In this paper we evaluated the feasibility of automatically learning a score (L-DSS-Sepsis) that tracks the severity of sepsis over time. We validated the learned sepsis severity score using electronic health record data obtained from patients admitted to four different ICUs at an academic medical center over a period of eight years. Compared to existing illness severity scores of APACHE-II and SOFA, the L-DSS-Sepsis score was significantly more accurate in distinguishing between the different stages of sepsis. The L-DSS-Sepsis score also showed face validity: its trajectories were temporally smooth and tended to trend upwards in individuals that progressed to septic shock. Furthermore, the L-DSS-Sepsis score also behaved as expected after fluid administration–as the patient’s health improved, the value of the L-DSS-Sepsis score decreased. These experiments suggest that an automated severity tracking score such as L-DSS-Sepsis may enable early interventions and monitor a patient’s responsiveness to therapy.

Our study has several limitations. While the L-DSS-Sepsis score showed desirable behavior in tracking changes in illness severity, additional studies are needed to validate whether it identifies at-risk patients before the caregiver has identified them as such. Similarly, whether the L-DSS-Sepsis score can be used to develop a tool for measuring fluid responsive remains to be studied. Finally, the key advantage of the DSSL framework is that it is less prone to practice pattern variations. Data from more than hospital using on a similar population of patients is needed to further test this hypothesis.

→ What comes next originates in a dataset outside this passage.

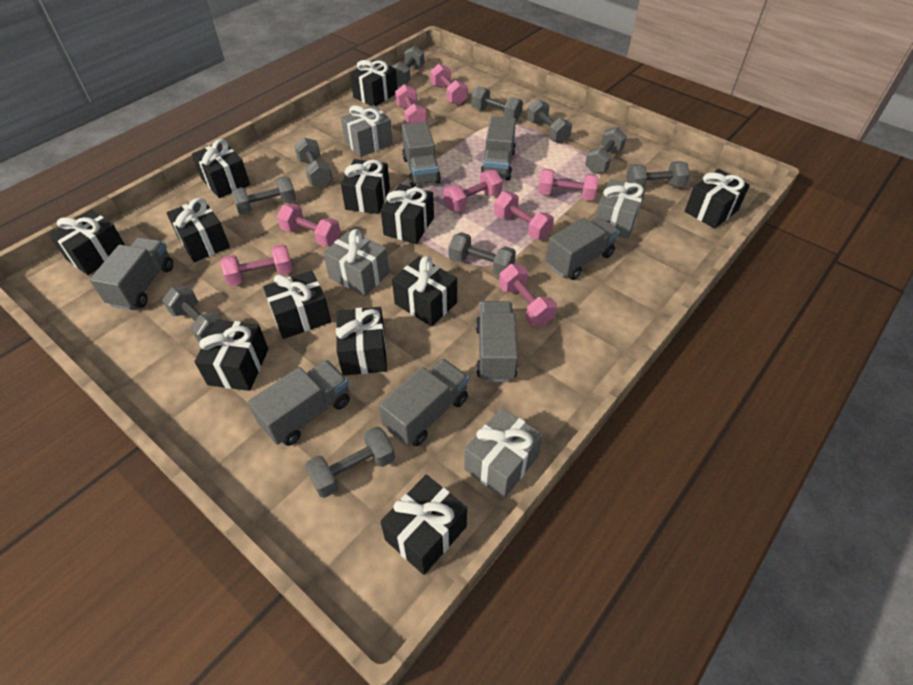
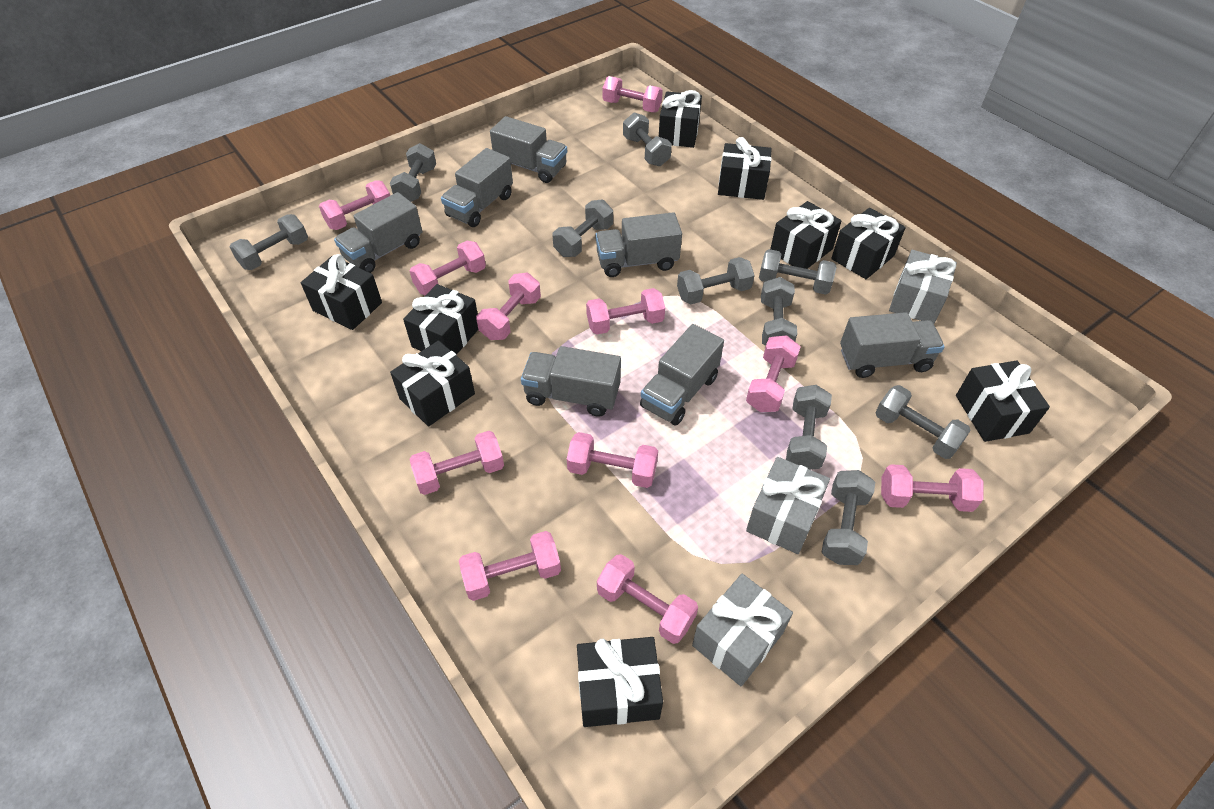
black gift: [49,210,125,275] [166,198,230,262] [192,139,250,198] [194,320,268,391] [263,270,331,339] [336,307,387,376] [341,159,390,214] [350,60,397,106] [380,475,467,575] [381,184,434,244] [392,256,457,326] [685,169,750,229] = 12 -> [301,254,382,330] [390,340,475,426] [403,284,478,355] [577,637,663,727] [659,90,702,148] [718,137,772,200] [770,201,842,269] [831,208,906,279] [956,361,1050,442] = 9
grey gift: [323,229,389,296] [341,105,393,157] [464,407,543,498] [595,179,646,239] = 4 -> [692,574,793,686] [746,457,830,554] [889,250,957,324] = 3
pink dumbbell: [220,244,293,286] [277,204,341,247] [395,84,427,124] [430,64,468,105] [444,170,503,212] [494,192,554,240] [499,264,557,326] [538,169,599,201] = 8 -> [319,181,390,230] [409,431,504,495] [410,241,486,295] [459,531,561,601] [476,273,541,340] [567,432,658,488] [586,288,665,334] [597,554,698,644] [603,76,663,112] [746,335,800,412] [881,464,983,512] = 11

Overall, the discussed results are promising. The DSSL framework is general purpose and can be applied to other disease domains and populations. Furthermore, we are encouraged by the fact that the DSSL framework yields high quality sepsis severity scores even when given as few as 120 clinical comparisons. This suggests that it can be successfully applied to diseases for which coarse severity grading guidelines are not available and thus clinical comparisons need to be obtained from asking experts to annotate.